**Text block**
■ ■ ■ ■

Deploy PlantIT workflows on laptops, servers, or clusters.


Keywords
hpc, phenomics, python, singularity, slurm
License
BSD-3-Clause
Install
pip install plantit-cli==0.3.31

Documentation

plantitCLI

CLI, Python library and science gateway for high-throughput phenotyping on clusters and the CyVerse cloud

  • generate job scripts and launch containers to a SLURM cluster with a single command
  • add the plantit-action to a GitHub Actions workflow for continuous analysis
  • automatically transfer data and results to and from the CyVerse Data Store
  • discover or publish workflows and monitor your submissions in the web UI

CI Coverage Status Status

In development, not stable.

Contents

Requirements

  • Python 3.8+

Installation

To install with pip:

pip install plantit

Quickstart

The plantit CLI parses YAML configuration files, generates job scripts, and submits Singularity container workflows to a SLURM scheduler in the local environment or to a remote cluster via SSH.

At minimum, a configuration file must contain:

  • image
  • entrypoint
  • workdir
  • email
  • queue

For instance, in hello.yaml:

image: alpine
entrypoint: echo "hello world"
workdir: /path/to/your/scratch/directory
email: you@institution.edu
queue: batch

To generate a job script and submit this job to a scheduler running on the host machine:

plantit hello.yaml

If the job was submitted successfully, the job ID will be printed.

Usage

To show CLI docs run plantit -h. Besides the main plantit <config file>.yml command, a number of subcommands can be invoked with plantit <command>.

Commands

The following commands are available:

  • token: Retrieve a CyVerse authentication token.
  • compat: Check if the current system is compatible.
  • user: Retrieve the user's profile information.
  • list: List files in a collection.
  • stat: Get information about a file or collection.
  • pull: Download one or more files from a collection.
  • push: Upload one or more files to a collection.
  • exists: Check if a path exists in the data store.

■ ■ ■ ■

**Dataset records**
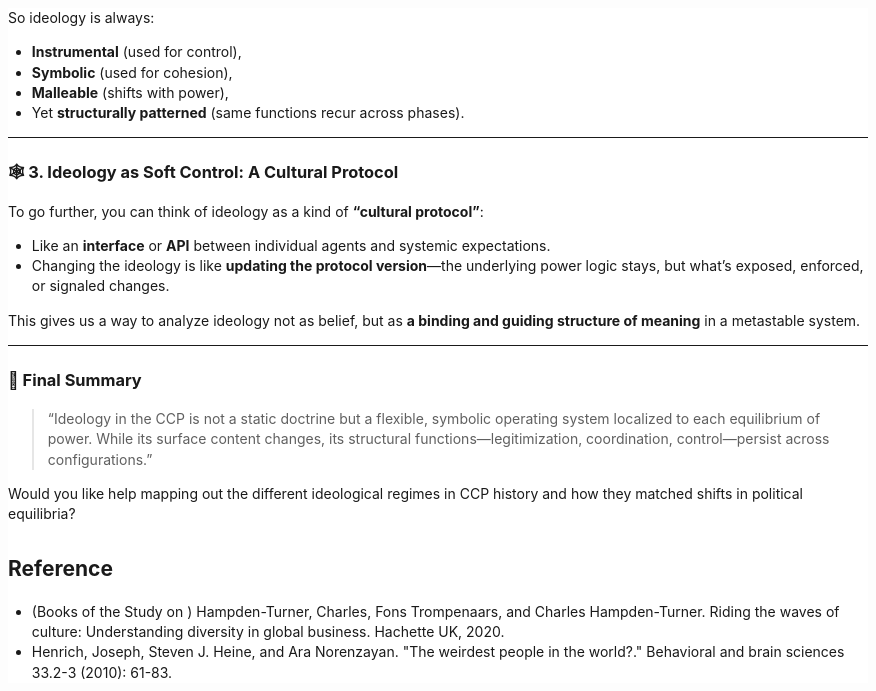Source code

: So ideology is always:

* **Instrumental** (used for control),
* **Symbolic** (used for cohesion),
* **Malleable** (shifts with power),
* Yet **structurally patterned** (same functions recur across phases).

---

### 🕸️ 3. **Ideology as Soft Control: A Cultural Protocol**

To go further, you can think of ideology as a kind of **“cultural protocol”**:

* Like an **interface** or **API** between individual agents and systemic expectations.
* Changing the ideology is like **updating the protocol version**—the underlying power logic stays, but what’s exposed, enforced, or signaled changes.

This gives us a way to analyze ideology not as belief, but as **a binding and guiding structure of meaning** in a metastable system.

---

### 🧠 Final Summary

> “Ideology in the CCP is not a static doctrine but a flexible, symbolic operating system localized to each equilibrium of power. While its surface content changes, its structural functions—legitimization, coordination, control—persist across configurations.”

Would you like help mapping out the different ideological regimes in CCP history and how they matched shifts in political equilibria?


## Reference

- (Books of the Study on ) Hampden-Turner, Charles, Fons Trompenaars, and Charles Hampden-Turner. Riding the waves of culture: Understanding diversity in global business. Hachette UK, 2020.
- Henrich, Joseph, Steven J. Heine, and Ara Norenzayan. "The weirdest people in the world?." Behavioral and brain sciences 33.2-3 (2010): 61-83.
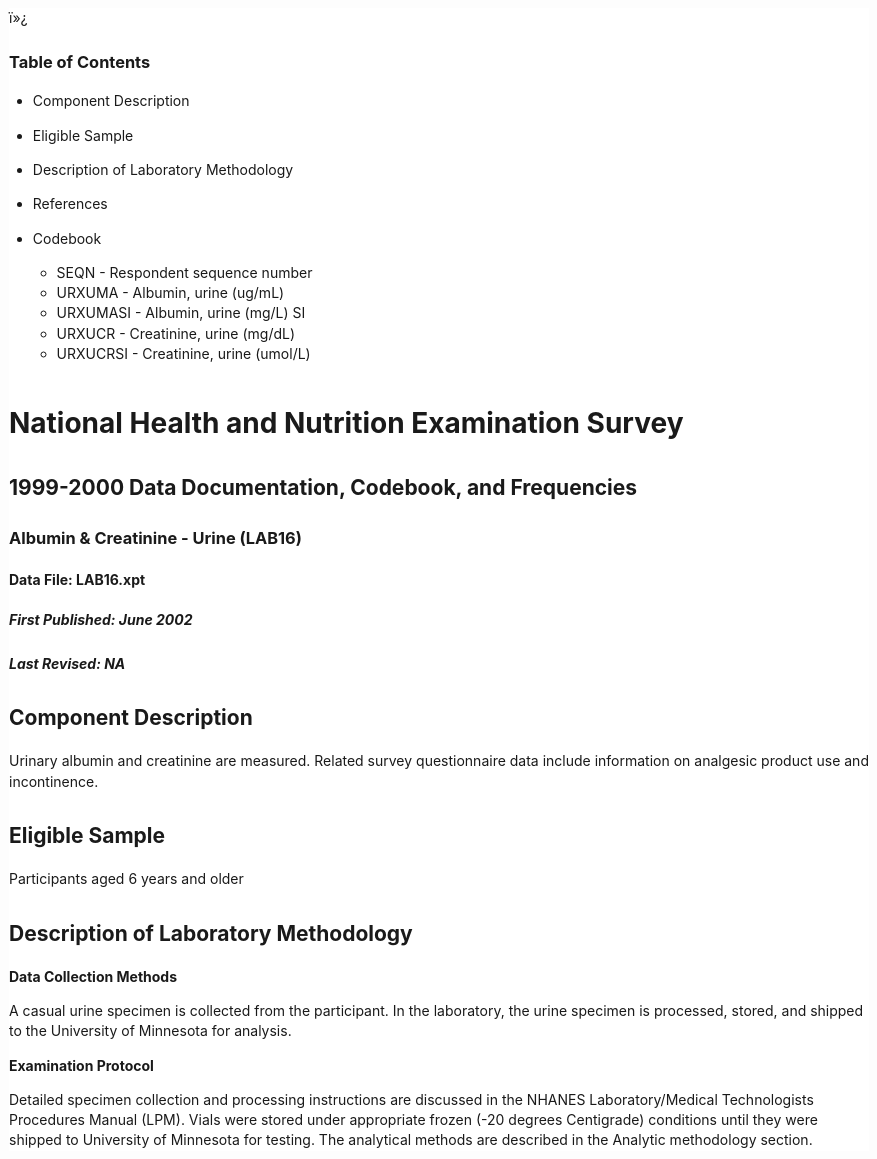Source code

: ï»¿

### Table of Contents

  * Component Description
  * Eligible Sample
  * Description of Laboratory Methodology
  * References
  * Codebook

    * SEQN - Respondent sequence number
    * URXUMA - Albumin, urine (ug/mL)
    * URXUMASI - Albumin, urine (mg/L) SI
    * URXUCR - Creatinine, urine (mg/dL)
    * URXUCRSI - Creatinine, urine (umol/L)

# National Health and Nutrition Examination Survey

## 1999-2000 Data Documentation, Codebook, and Frequencies

### Albumin & Creatinine - Urine (LAB16)

####  Data File: LAB16.xpt

#####  First Published: June 2002

#####  Last Revised: NA

## Component Description

Urinary albumin and creatinine are measured. Related survey questionnaire data
include information on analgesic product use and incontinence.

## Eligible Sample

Participants aged 6 years and older

## Description of Laboratory Methodology

**Data Collection Methods**

A casual urine specimen is collected from the participant. In the laboratory,
the urine specimen is processed, stored, and shipped to the University of
Minnesota for analysis.

**Examination Protocol**

Detailed specimen collection and processing instructions are discussed in the
NHANES Laboratory/Medical Technologists Procedures Manual (LPM). Vials were
stored under appropriate frozen (-20 degrees Centigrade) conditions until they
were shipped to University of Minnesota for testing. The analytical methods
are described in the Analytic methodology section.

■ ■ ■ ■

**To do**
(1) Copy the stretch of the PlantIT CLI page from "To show CLI" through "user's profile information.", word for word.
(2) Turn the stretch of the rows from their start through the line that contains "### 🧠 Final Summary" into a numbered list, both ends included. Skip the blank lines and leave the pictures out.
The PlantIT CLI page and the rows are unrelated material.

**Written responses**
(1)
To show CLI docs run plantit -h. Besides the main plantit <config file>.yml command, a number of subcommands can be invoked with plantit <command>.

Commands

The following commands are available:

  • token: Retrieve a CyVerse authentication token.
  • compat: Check if the current system is compatible.
  • user: Retrieve the user's profile information.

(2)
1. Source code
2. : So ideology is always:
3. * **Instrumental** (used for control),
4. * **Symbolic** (used for cohesion),
5. * **Malleable** (shifts with power),
6. * Yet **structurally patterned** (same functions recur across phases).
7. ---
8. ### 🕸️ 3. **Ideology as Soft Control: A Cultural Protocol**
9. To go further, you can think of ideology as a kind of **“cultural protocol”**:
10. * Like an **interface** or **API** between individual agents and systemic expectations.
11. * Changing the ideology is like **updating the protocol version**—the underlying power logic stays, but what’s exposed, enforced, or signaled changes.
12. This gives us a way to analyze ideology not as belief, but as **a binding and guiding structure of meaning** in a metastable system.
13. ---
14. ### 🧠 Final Summary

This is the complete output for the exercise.